The monument includes the earthwork and buried remains of a ringwork, situated on a gentle north west facing slope on the northern flank of Whitsburn Hill. From this location there is a commanding view of the whole Rea Brook valley. The ringwork is broadly contemporary with other medieval fortifications in the vicinity including the mottes near Village Farm and Lady House Farm, which are the subject of separate schedulings. The ringwork is an oval-shaped enclosure, measuring approximately 32m north to south by 36m east to west. The external ditch is between 5m and 8m wide. The portion to the south is about 1m deep and is waterlogged, while the northern and eastern portions survive as a buried feature as they have been largely infilled. Material excavated from the ditch has been used to raise the northern half of the interior above the level of the surrounding land in order to create a level building platform, that stands up to 1.9m high and probably supported a watchtower. Spoil from this operation has also been used to create a low bank, 4m wide, around the top of the internal platform. It defines a circular area about 11m in diameter. The north western part of the bank has been subsequently reduced in height. All fence posts are excluded from the scheduling, although the ground beneath them is included.

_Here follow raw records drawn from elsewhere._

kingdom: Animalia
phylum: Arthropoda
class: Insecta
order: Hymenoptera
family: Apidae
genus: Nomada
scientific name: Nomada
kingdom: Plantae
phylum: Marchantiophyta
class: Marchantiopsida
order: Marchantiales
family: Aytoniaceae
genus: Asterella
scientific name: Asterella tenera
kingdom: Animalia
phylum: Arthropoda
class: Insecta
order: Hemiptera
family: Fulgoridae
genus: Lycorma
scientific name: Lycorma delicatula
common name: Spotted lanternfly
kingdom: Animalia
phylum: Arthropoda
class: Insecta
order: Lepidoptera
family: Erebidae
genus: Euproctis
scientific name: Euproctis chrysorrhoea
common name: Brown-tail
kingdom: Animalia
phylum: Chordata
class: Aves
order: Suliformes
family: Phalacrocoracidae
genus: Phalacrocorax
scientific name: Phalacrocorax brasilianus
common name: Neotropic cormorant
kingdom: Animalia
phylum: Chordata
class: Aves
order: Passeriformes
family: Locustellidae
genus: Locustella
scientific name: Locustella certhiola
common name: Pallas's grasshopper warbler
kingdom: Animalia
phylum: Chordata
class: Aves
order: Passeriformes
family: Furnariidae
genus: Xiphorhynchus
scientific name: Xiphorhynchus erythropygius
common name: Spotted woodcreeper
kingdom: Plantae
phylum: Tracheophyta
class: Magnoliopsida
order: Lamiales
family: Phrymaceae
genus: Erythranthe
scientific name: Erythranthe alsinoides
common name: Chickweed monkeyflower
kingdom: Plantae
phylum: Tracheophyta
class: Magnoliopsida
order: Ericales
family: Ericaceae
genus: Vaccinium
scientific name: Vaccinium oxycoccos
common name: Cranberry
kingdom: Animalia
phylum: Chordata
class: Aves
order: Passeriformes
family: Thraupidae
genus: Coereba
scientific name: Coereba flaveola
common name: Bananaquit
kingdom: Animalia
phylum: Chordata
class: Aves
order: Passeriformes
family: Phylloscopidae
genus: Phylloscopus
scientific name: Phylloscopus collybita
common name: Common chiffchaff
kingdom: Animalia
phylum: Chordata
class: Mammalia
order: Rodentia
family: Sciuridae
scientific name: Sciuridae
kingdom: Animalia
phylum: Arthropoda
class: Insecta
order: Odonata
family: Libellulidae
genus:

MAP EXTRACT The site of the monument is shown on the attached map extract. It includes a 2 metre boundary around the archaeological features, considered to be essential for the monument's support and preservation.


The contents of this record have been generated from a legacy data system.

Legacy System number:
Legacy System:


This monument is scheduled under the Ancient Monuments and Archaeological Areas Act 1979 as amended as it appears to the Secretary of State to be of national importance. This entry is a copy, the original is held by the Department for Digital, Culture, Media and Sport.